The United States is considering how to pressure South Sudan’s President Salva Kiir into peace, but withdrawing aid may not work US envoy to the United Nations Nikki Haley said ahead of a visit to South Sudanese refugees in Ethiopia.

Haley plans to visit Gambella in western Ethiopia, where nearly 350,000 refugees have flooded across the border from South Sudan since the country spiralled into civil war in 2013, two years after it gained independence from Sudan.
“You really think hard before you pull US aid because President Kiir doesn’t care,” Haley said. “He doesn’t care if his people suffer and that’s the concern we have as we don’t know that will make a difference.”
“That’s a conversation we will have and we will try and see exactly what will move President Kiir so that he does … start to really look at creating a safe position for his people,” she told reporters in Addis Ababa.

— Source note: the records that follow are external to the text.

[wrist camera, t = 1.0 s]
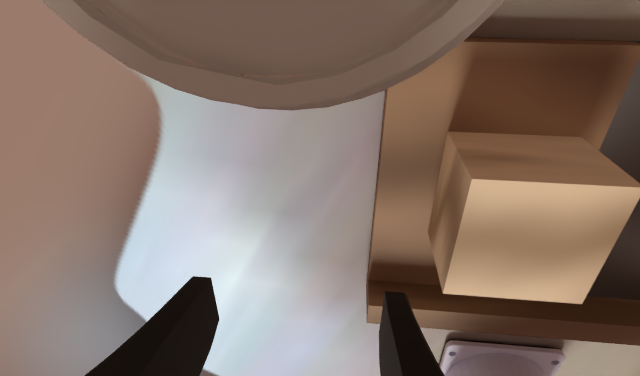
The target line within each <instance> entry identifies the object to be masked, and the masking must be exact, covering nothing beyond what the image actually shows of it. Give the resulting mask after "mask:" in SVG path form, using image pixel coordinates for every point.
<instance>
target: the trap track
mask: <svg viewBox="0 0 640 376" xmlns="http://www.w3.org/2000/svg"><path fill="white" fill-rule="evenodd" d="M448 131H449V132H472V133H496V134H520V135H544V136H568V137H582V138H583V139H584V140H586V141H587V142H588V143H590V144H591V145H592V146H593V147H595V148H596V149H597V150H598V151H600V152H601V153H602V154H603V155H605V156H606V157H607V158H608V159H610V160H611V161H612V162H613V163H615V164H616V165H617V166H618V167H620V168H621V169H622V170H623V171H625V172H626V173H627V174H628V175H630V176H631V177H632V178H634V179H635V180H636V181H637V182H639V183H640V41H596V40H551V39H506V38H466V39H465V40H464V41H463V42H462V43H461V44H459V45H458V46H456V47H455V48H454V49H452V50H451V51H449V52H448V53H447V54H445V55H444V56H443V57H441V58H440V59H438V60H437V61H436V62H434V63H433V64H431V65H430V66H429V67H427V68H426V69H424V70H423V71H422V72H420V73H418V74H416V75H414V76H412V77H410V78H408V79H406V80H404V81H402V82H400V83H398V84H396V85H394V86H392V87H390V88H388V89H386V92H385V102H384V112H383V123H382V133H381V143H380V153H379V163H378V173H377V183H376V193H375V203H374V213H373V223H372V233H371V243H370V253H369V264H368V274H367V284H366V298H367V323H374V324H380V322H381V315H382V308H383V300H384V293H385V291H391V292H404V293H405V294H406V295H407V297H408V300H409V303H410V306H411V308H412V311H413V313H414V316H415V318H416V320H417V323H418V325H419V327H423V328H435V329H447V330H459V331H471V332H483V333H495V334H507V335H519V336H531V337H543V338H555V339H567V340H579V341H591V342H603V343H615V344H627V345H639V346H640V199H639V200H638V202H637V204H636V206H635V208H634V210H633V211H632V213H631V215H630V217H629V219H628V221H627V222H626V224H625V226H624V228H623V230H622V232H621V233H620V235H619V237H618V239H617V241H616V243H615V244H614V246H613V248H612V250H611V252H610V254H609V255H608V257H607V259H606V261H605V263H604V265H603V266H602V268H601V270H600V272H599V274H598V276H597V278H596V279H595V281H594V283H593V285H592V287H591V289H590V290H589V292H588V294H587V296H586V298H585V300H584V301H583V303H582V304H573V303H560V302H547V301H534V300H520V299H507V298H494V297H481V296H468V295H454V294H443V292H442V288H441V284H440V280H439V276H438V272H437V268H436V264H435V260H434V256H433V252H432V247H431V243H430V239H429V235H428V228H429V223H430V218H431V213H432V208H433V203H434V198H435V193H436V188H437V183H438V178H439V173H440V168H441V163H442V158H443V153H444V148H445V143H446V138H447V133H448Z"/></svg>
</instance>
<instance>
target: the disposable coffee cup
mask: <svg viewBox="0 0 640 376" xmlns="http://www.w3.org/2000/svg"><path fill="white" fill-rule="evenodd" d="M42 1H43V2H44V3H45V4H46V5H47V6H48V7H49V8H50V9H52V10H53V11H54V12H55V13H56V14H57V15H58V16H59V17H61V18H62V19H63V20H64V21H65V22H66V23H67V24H69V25H70V26H71V27H72V28H73V29H74V30H75V31H77V32H78V33H79V34H80V35H82V36H84V37H85V38H86V39H88V40H89V41H91V42H92V43H94V44H95V45H97V46H98V47H100V48H101V49H103V50H104V51H105V52H107V53H108V54H110V55H111V56H113V57H114V58H116V59H117V60H119V61H120V62H122V63H123V64H125V65H126V66H128V67H129V68H131V69H134V70H136V71H138V72H140V73H142V74H144V75H146V76H149V77H151V78H153V79H155V80H157V81H159V82H161V83H164V84H166V85H168V86H170V87H172V88H174V89H177V90H180V91H183V92H187V93H190V94H193V95H196V96H200V97H203V98H206V99H209V100H214V101H220V102H227V103H233V104H239V105H243V106H248V107H253V108H258V109H277V110H300V109H312V108H323V107H330V106H334V105H338V104H342V103H346V102H350V101H354V100H358V99H362V98H364V97H367V96H370V95H373V94H375V93H378V92H381V91H384V90H386V89H388V88H390V87H392V86H394V85H396V84H398V83H400V82H402V81H404V80H406V79H408V78H410V77H412V76H414V75H416V74H418V73H420V72H422V71H423V70H424V69H426V68H427V67H429V66H430V65H431V64H433V63H434V62H436V61H437V60H438V59H440V58H441V57H443V56H444V55H445V54H447V53H448V52H449V51H451V50H452V49H454V48H455V47H456V46H458V45H459V44H461V43H462V42H463V41H464V40H465V39H466V38H467V37H469V36H470V35H471V34H472V33H473V32H474V31H475V30H476V29H477V28H478V27H479V26H480V25H481V24H482V23H483V22H484V21H485V20H486V19H487V18H488V17H489V16H491V15H492V14H493V13H494V12H495V11H496V10H497V9H498V8H499V7H500V6H501V5H502V4H503V3H504V2H505V0H42Z"/></svg>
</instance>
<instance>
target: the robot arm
mask: <svg viewBox="0 0 640 376" xmlns="http://www.w3.org/2000/svg"><path fill="white" fill-rule="evenodd" d="M218 321H219V315H218V310H217V306H216V301H215V296H214V291H213V286H212V281H211V278H207V277H194V276H193V277H192V278H191V279H190V280H189V281H188V282H187V283H186V284H185V285H184V286H183V287H182V288H181V289H180V290H179V291H178V292H177V293H176V294H175V295H174V296H173V297H172V298H171V299H170V300H169V301H168V302H167V303H166V304H165V305H164V306H163V307H162V308H161V309H160V310H159V311H158V312H157V313H156V314H155V315H154V316H153V317H152V318H151V319H150V320H149V321H148V322H147V323H145V325H144V326H142V327H141V328H140V329H139V330H138V331H137V332H136V333H135V334H134V335H133V336H131V337H130V338H129V339H128V340H127V341H126V342H125V343H123V344H122V345H121V346H120V347H119V348H118V349H117V350H116V351H115V352H113V353H112V354H111V355H110V356H108V357H107V358H106V359H105V360H104V361H103V362H101V363H100V364H99V365H97V366H96V367H95V368H94V369H92V370H91V371H90V372H89V373H87V374H86V375H85V376H199V375H200V373H201V371H202V368H203V366H204V363H205V361H206V359H207V356H208V354H209V351H210V349H211V346H212V342H213V339H214V336H215V332H216V329H217V325H218ZM564 359H565V355H564V353H563V351H561V350H559V349H549V348H537V347H526V346H514V345H502V344H491V343H479V342H467V341H455V340H451V341H449V342H447V343H446V345H445V349H444V352H443V355H442V359H441V362H440V366H439V365H438V363H437V361H436V359H435V357H434V355H433V353H432V351H431V349H430V348H429V346H428V344H427V342H426V340H425V338H424V336H423V334H422V331H421V329H420V327H419V325H418V323H417V320H416V318H415V316H414V313H413V311H412V308H411V306H410V303H409V300H408V297H407V295H406V294H405V293H404V292H391V291H385V293H384V300H383V308H382V315H381V322H380V330H379V360H380V373H381V376H555V375H556V373H557V371H558V369H559V368H560V366H561V364H562V362H563V361H564Z"/></svg>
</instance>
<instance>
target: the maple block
mask: <svg viewBox="0 0 640 376" xmlns="http://www.w3.org/2000/svg"><path fill="white" fill-rule="evenodd" d="M639 199H640V183H639V182H637V181H636V180H635V179H634V178H632V177H631V176H630V175H628V174H627V173H626V172H625V171H623V170H622V169H621V168H620V167H618V166H617V165H616V164H615V163H613V162H612V161H611V160H610V159H608V158H607V157H606V156H605V155H603V154H602V153H601V152H600V151H598V150H597V149H596V148H595V147H593V146H592V145H591V144H590V143H588V142H587V141H586V140H584V139H583V138H582V137H568V136H544V135H520V134H496V133H472V132H449V131H448V133H447V138H446V143H445V148H444V153H443V158H442V163H441V168H440V173H439V178H438V183H437V188H436V193H435V198H434V203H433V208H432V213H431V218H430V223H429V228H428V235H429V239H430V243H431V247H432V252H433V256H434V260H435V264H436V268H437V272H438V276H439V280H440V284H441V288H442V292H443V294H454V295H468V296H481V297H494V298H507V299H520V300H534V301H547V302H560V303H573V304H582V303H583V301H584V300H585V298H586V296H587V294H588V292H589V290H590V289H591V287H592V285H593V283H594V281H595V279H596V278H597V276H598V274H599V272H600V270H601V268H602V266H603V265H604V263H605V261H606V259H607V257H608V255H609V254H610V252H611V250H612V248H613V246H614V244H615V243H616V241H617V239H618V237H619V235H620V233H621V232H622V230H623V228H624V226H625V224H626V222H627V221H628V219H629V217H630V215H631V213H632V211H633V210H634V208H635V206H636V204H637V202H638V200H639Z"/></svg>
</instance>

Haley will this week be the most senior member of US President Donald Trump’s administration to visit South Sudan, where she is due to meet with Kiir. But first, she will see how the conflict threatened to spill over through cross-border raids into Gambella, Ethiopia by gunmen from South Sudan.

Trump’s new aid administrator, Mark Green, visited South Sudan last month, telling Kiir Washington was reviewing its policy toward his government. He called on Kiir to end violence and implement a “real” ceasefire.

The war in South Sudan was sparked by a feud between Kiir and his former deputy Riek Machar. It has plunged parts of the world’s youngest nation into famine and forced a third of the population – some four million people – to flee.

Machar fled and is in South Africa to stop him stirring up trouble, sources told Reuters in December.

A fragile peace deal broke down last year amid gun battles between soldiers and rebels in Juba. International efforts to bring warring sides to new talks have not succeeded.
“We can’t see any more deaths, we can’t see any more famine, we’ve got to start seeing the situation getting better and I think the pressure is going to continue until President Kiir makes a difference,” Haley said.

The Trump administration last month imposed sanctions on two senior South Sudanese officials and the former army chief for their role in the conflict, atrocities against civilians and attacks against international missions in South Sudan.